Les pharmacies qui ne font pas partie de l’un de ces réseaux de fournisseurs préférentiels subissent un désavantage concurrentiel. Elles peuvent enregistrer une baisse considérable du volume de prescriptions, ce qui multiplie leurs difficultés financières. Cette situation peut avoir des conséquences plus vastes sur l’accès aux soins de santé dans les régions rurales et éloignées, où les pharmacies sont parfois le seul point d’accès aux soins primaires. Ce sont les petites pharmacies, ou les pharmacies indépendantes, qui risquent le plus d’être tenues à l’écart de ces réseaux de fournisseurs préférentiels, en raison de leur faible pouvoir de négociation.
Appel à une réglementation
À l’APhC, nous pensons que le patient doit être le seul à pouvoir choisir sa pharmacie et qu’il doit pouvoir obtenir ses médicaments dans la pharmacie de son choix. Nous appelons instamment tous les gouvernements du pays à imposer des limites aux soins dirigés par les payeurs et à réglementer les pratiques des assureurs et des gestionnaires de régimes d’assurance-médicaments qui sapent la relation de confiance entre le patient et le pharmacien.
Le cadre de réglementation devrait comprendre des dispositions visant à mettre en place ce qui suit :
- Des soins axés sur le patient.
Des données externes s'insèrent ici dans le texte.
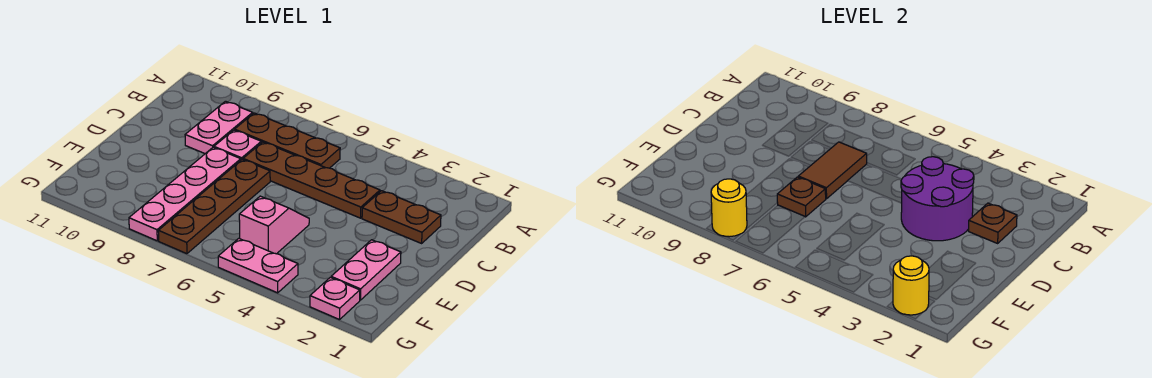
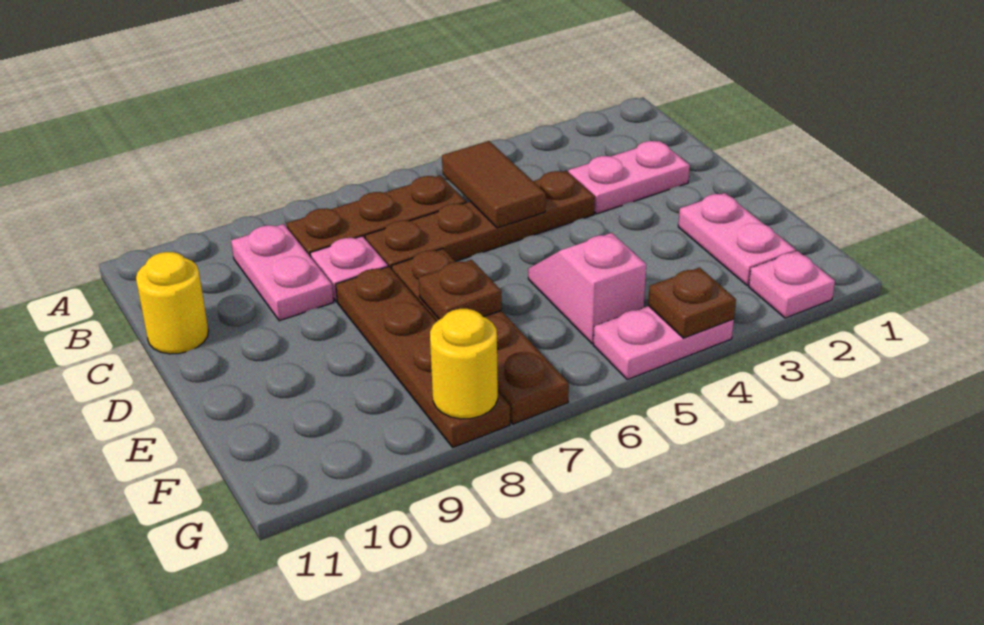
brown plate C2:C3 level 1 -> pink plate C2:C3 level 1
brown plate C2 level 2 -> brown plate G4 level 2
purple round brick C3:D4 level 2 -> none
brown tile C7:D7 level 2 -> brown tile B5:C5 level 2
pink plate D8:G8 level 1 -> brown plate D8:G8 level 1
yellow round brick G2 level 2 -> yellow round brick C11 level 1

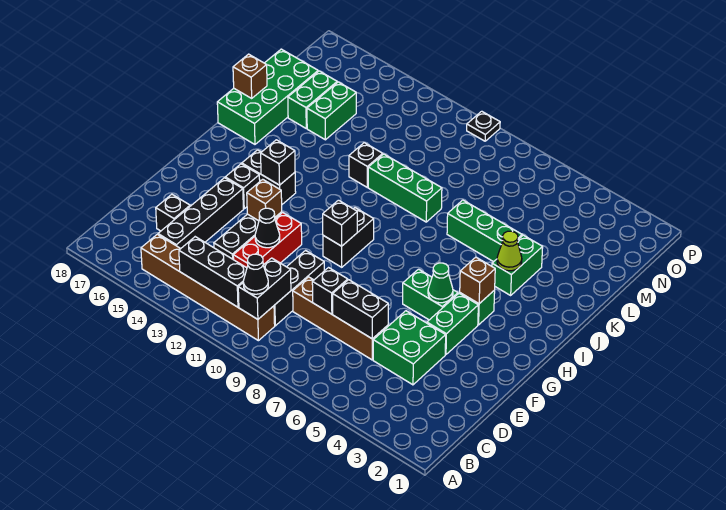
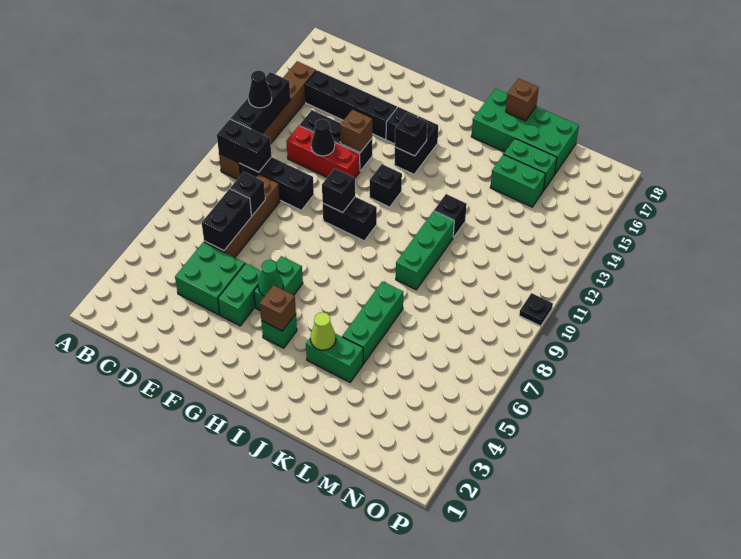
black cone B10 level 3 -> black cone B12 level 3
black brick D16 level 1 -> black brick H12 level 1
green brick F4:G4 level 1 -> green brick F4:F5 level 1

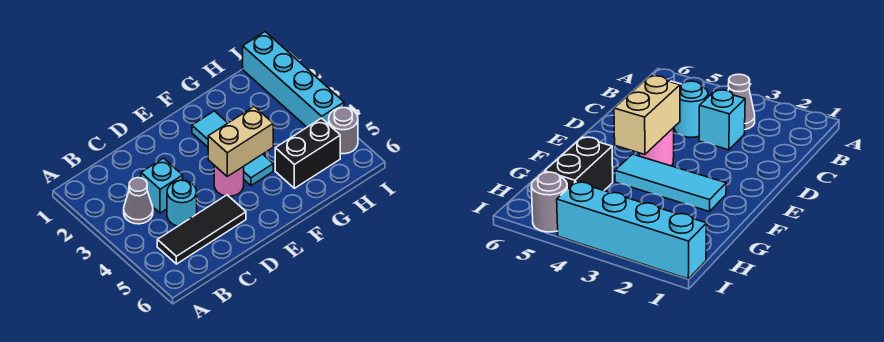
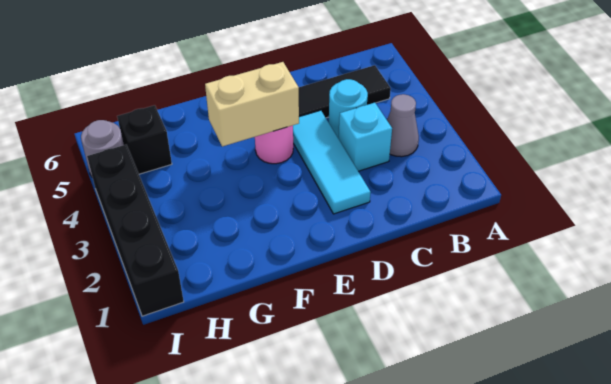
cyan tile F2:F4 level 1 -> cyan tile D2:D4 level 1
black brick G5:H5 level 1 -> black brick H5 level 1
cyan brick I1:I4 level 1 -> black brick I1:I4 level 1

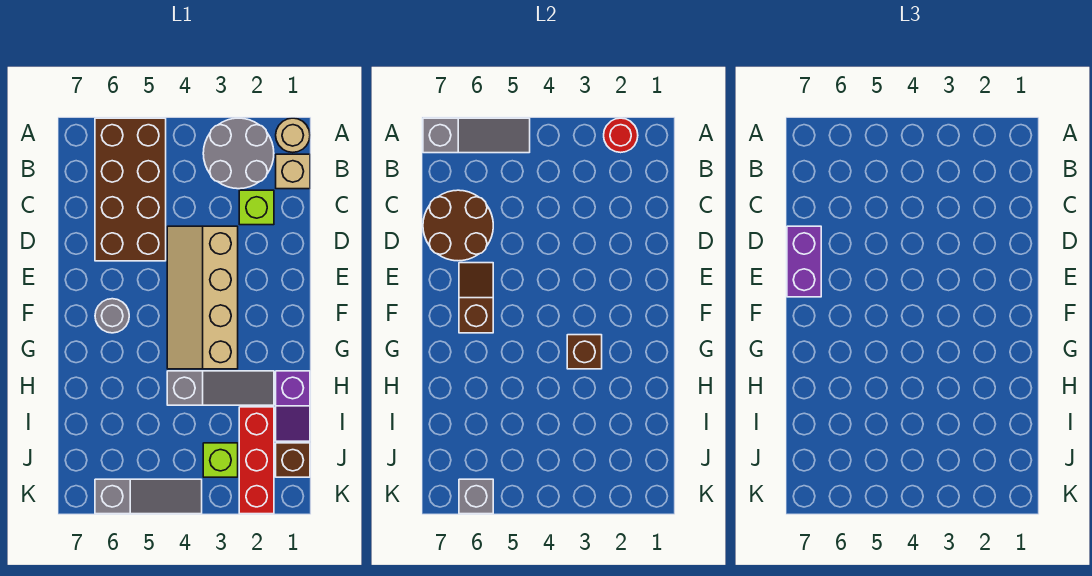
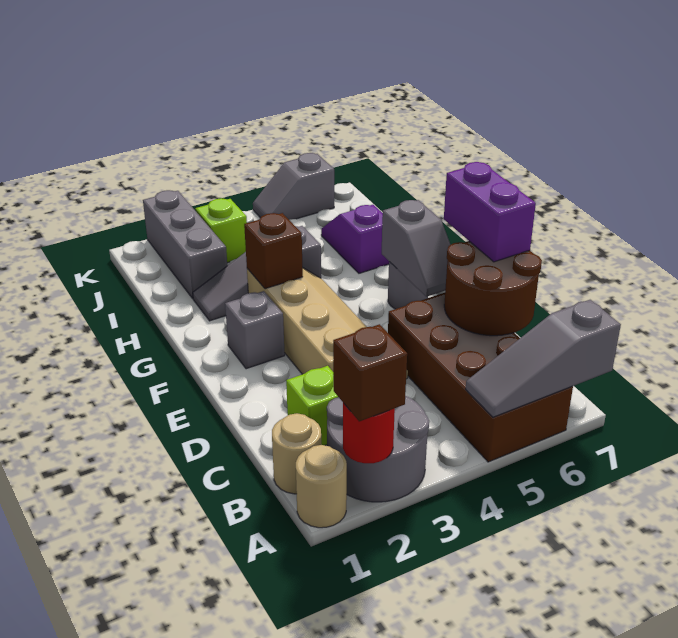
tan brick B1 level 1 -> tan round brick B1 level 1
brown slope E6:F6 level 2 top F -> grey slope E6:F6 level 2 top F
purple slope H1:I1 level 1 top H -> purple slope H6:I6 level 1 top H
red brick I2:K2 level 1 -> grey brick I2:K2 level 1
brown brick J1 level 1 -> brown brick A2 level 3
grey slope K4:K6 level 1 top 6 -> grey slope K5:K6 level 1 top 6
grey brick K6 level 2 -> grey brick F2 level 1

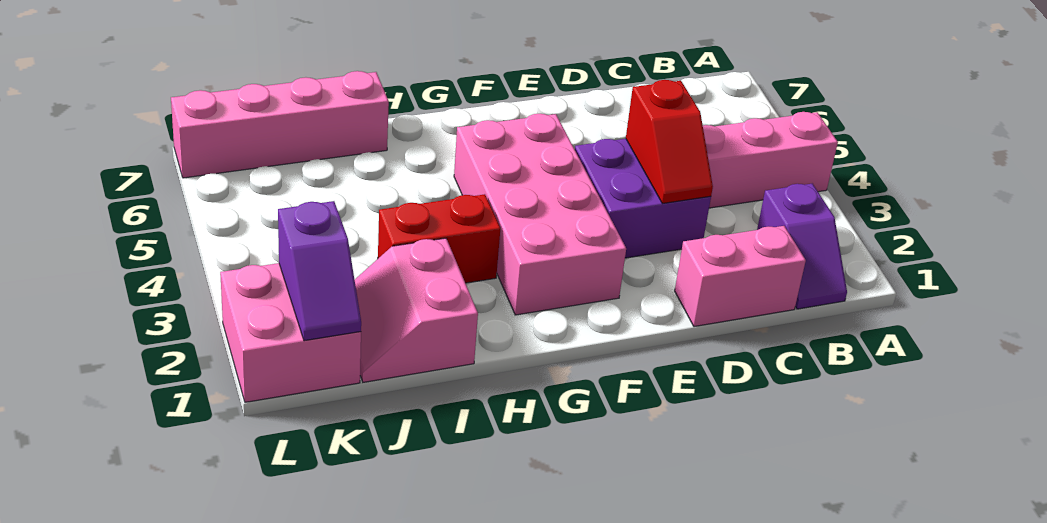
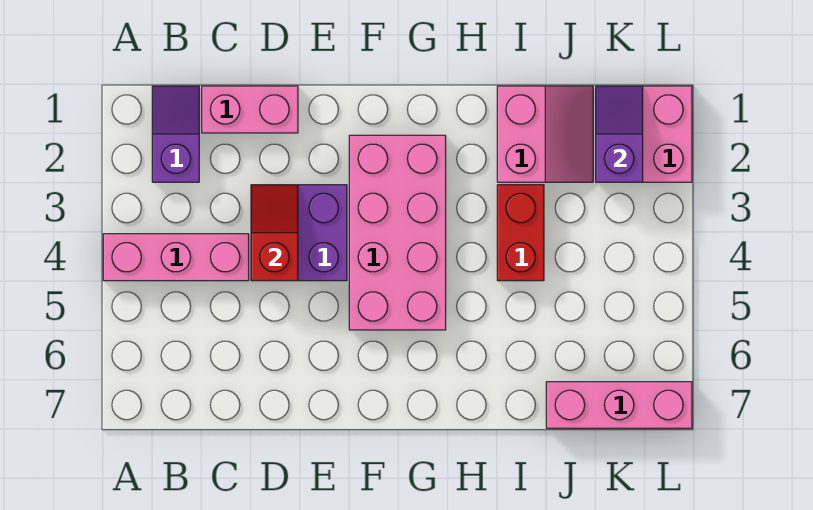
red brick H3:I3 level 1 -> red brick I3:I4 level 1
pink brick I7:L7 level 1 -> pink brick J7:L7 level 1

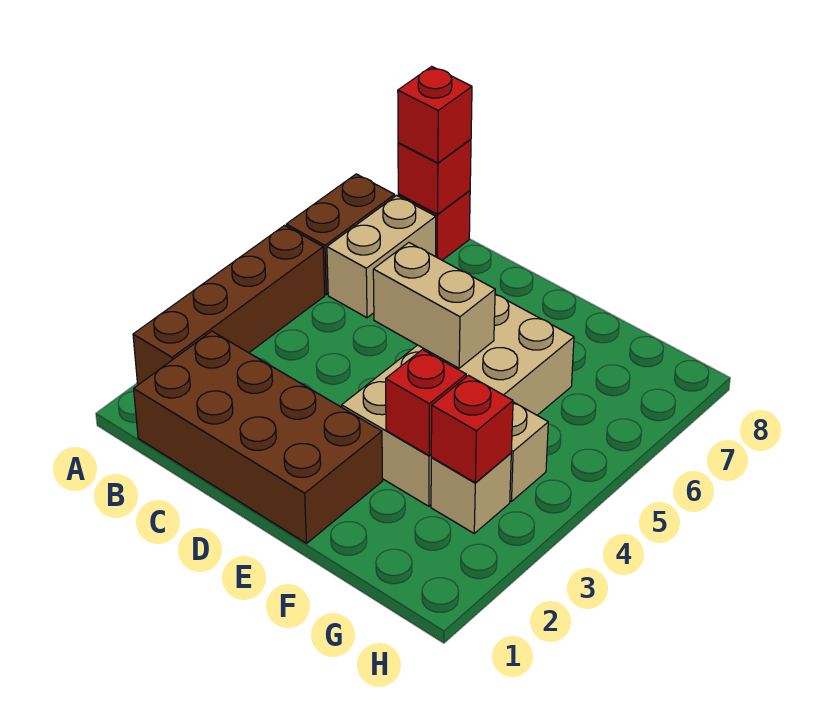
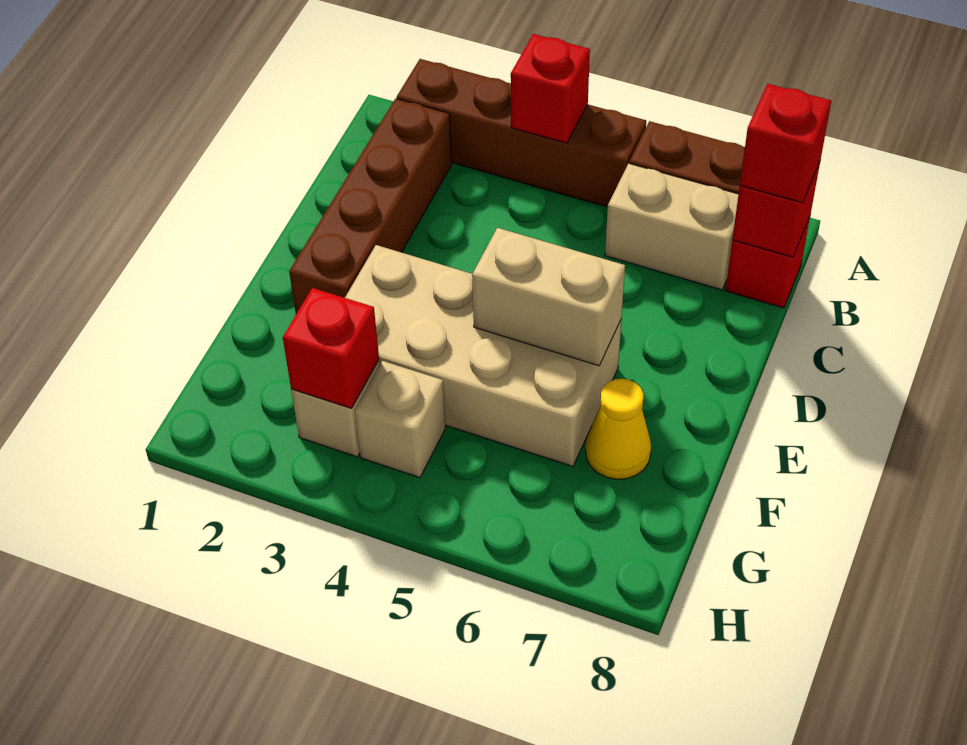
brown brick B1:E2 level 1 -> brown brick B2:E2 level 1
tan brick D5:E5 level 2 -> tan brick E5:E6 level 2
red brick F3 level 2 -> red brick A4 level 2
none -> yellow cone F7 level 1

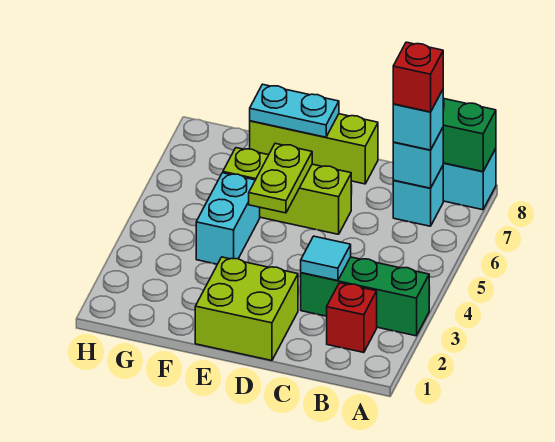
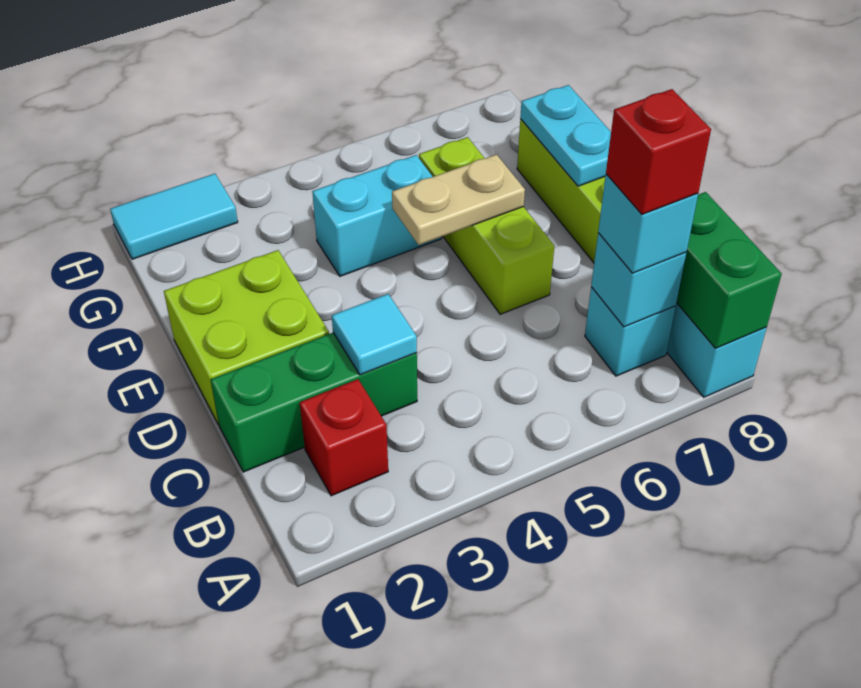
green brick A3:C3 level 1 -> green brick C1:C3 level 1
lime plate E5:E6 level 2 -> tan plate E5:E6 level 2
none -> cyan tile H1:H2 level 1

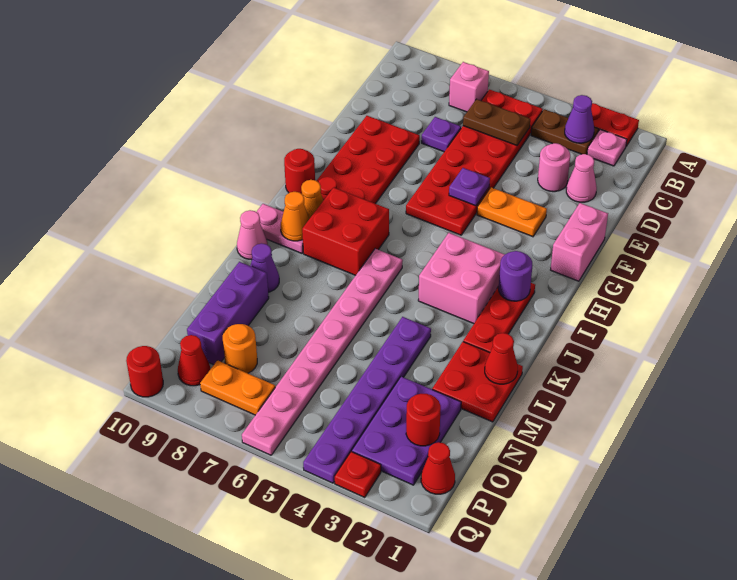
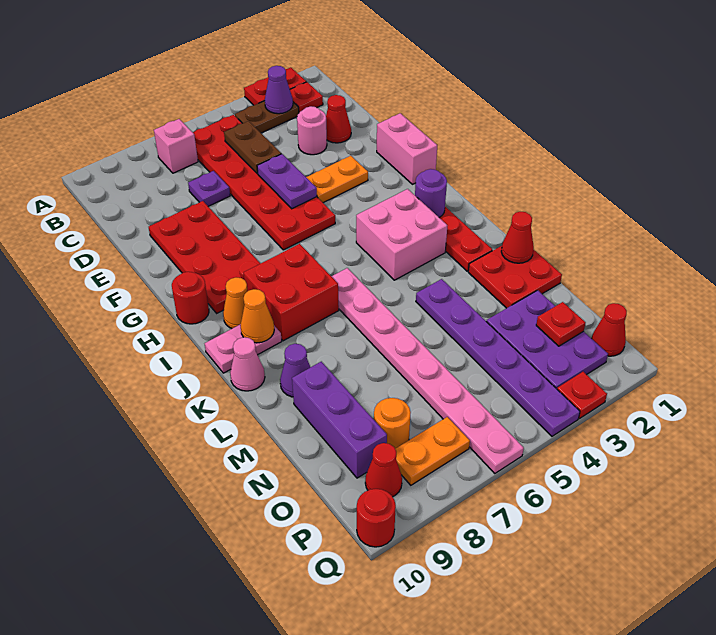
pink plate B2 level 1 -> red plate B2 level 1
brown plate C5:C6 level 2 -> brown plate C5:D5 level 2
pink cone D2 level 1 -> red cone D2 level 1
purple plate F5 level 2 -> purple plate E5:F5 level 2
red round brick O2 level 2 -> red plate O2 level 2

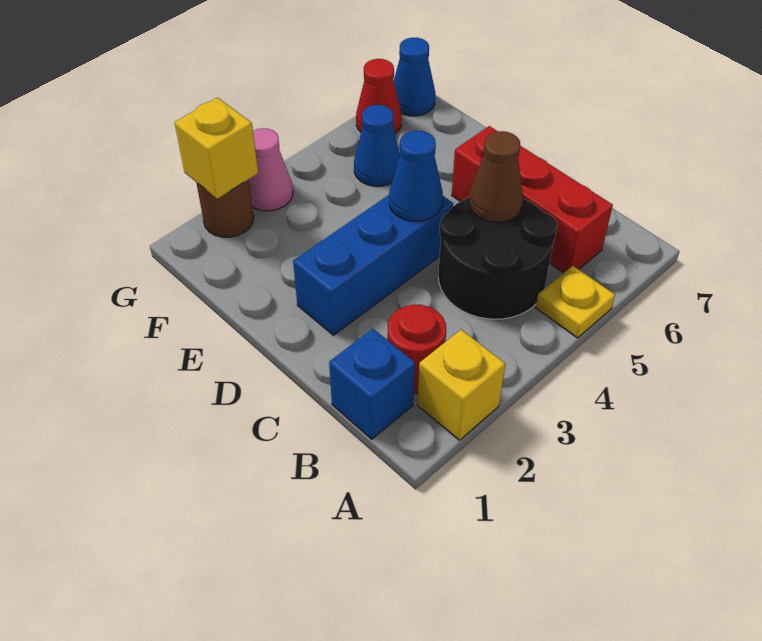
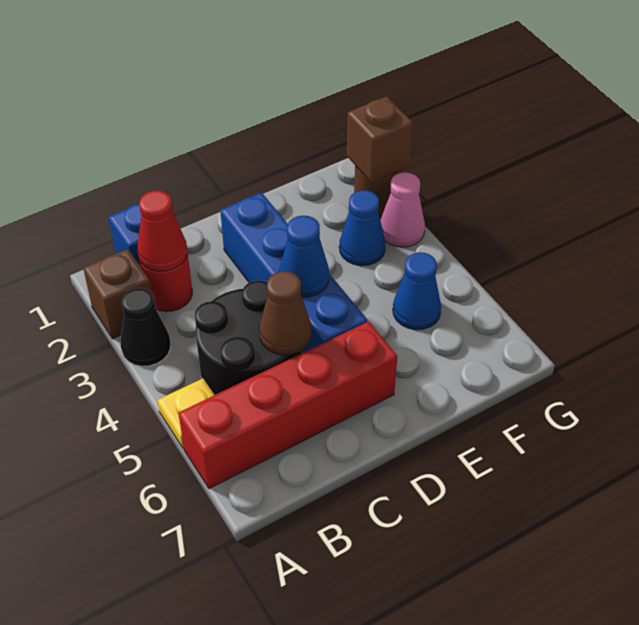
yellow brick A2 level 1 -> brown brick A2 level 1
none -> black cone A3 level 1
red brick B6:D6 level 1 -> red brick A6:D6 level 1
blue brick D2:D4 level 1 -> blue brick D2:D5 level 1
yellow brick G2 level 2 -> brown brick G2 level 2
red cone G6 level 1 -> red cone B2 level 2
blue cone G7 level 1 -> blue cone F3 level 1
Les politiques et les pratiques des gestionnaires de régimes d’assurance-médicaments doivent accorder la priorité aux résultats des patients en matière de santé plutôt qu’à des mesures d’économies financières. La couverture et la délivrance des médicaments doivent uniquement reposer sur les pratiques cliniques exemplaires et sur les besoins individuels des patients. Les gestionnaires de régimes d’assurance-médicaments ne devraient pas pouvoir imposer à un patient le lieu où celui-ci pourra se procurer ses médicaments. Plus précisément, cette réglementation devrait prévoir ce qui suit :
- Des limites concernant les réseaux de fournisseurs préférentiels. Veiller à ce que les gestionnaires de régimes d’assurance-médicaments ne puissent pas discriminer une pharmacie ou un groupe de pharmacies, afin de permettre une concurrence loyale.
- Des règles concernant les conflits d’intérêts, en particulier, ceux qui surviennent quand les gestionnaires de régimes d’assurance-médicaments appartiennent à des assureurs ou à des entreprises pharmaceutiques, ou sont affiliés à ceux-ci.
- Des pratiques d’audit transparentes. Établir des lignes directrices claires, équitables et normalisées concernant les audits des gestionnaires de régimes d’assurance-médicaments. Ces lignes directrices empêcheront les pratiques qui pénalisent injustement les pharmacies pour de petites erreurs techniques et veilleront à ce que les audits soient menés avec un préavis et selon des critères raisonnables. La réglementation devrait comprendre ce qui suit :
- Des dispositions sur les conflits d’intérêts. Fixer des règles visant à prévenir des conflits d’intérêts dans lesquels les gestionnaires de régimes d’assurance-médicaments ou leurs auditeurs pourraient tirer parti des résultats de leurs propres audits.
- Une protection pour les pharmacies. Instaurer des mesures de protection en faveur des pharmacies afin d’empêcher les recouvrements liés aux audits aux effets financiers dévastateurs et également mettre en place des procédures de règlement équitable des différends.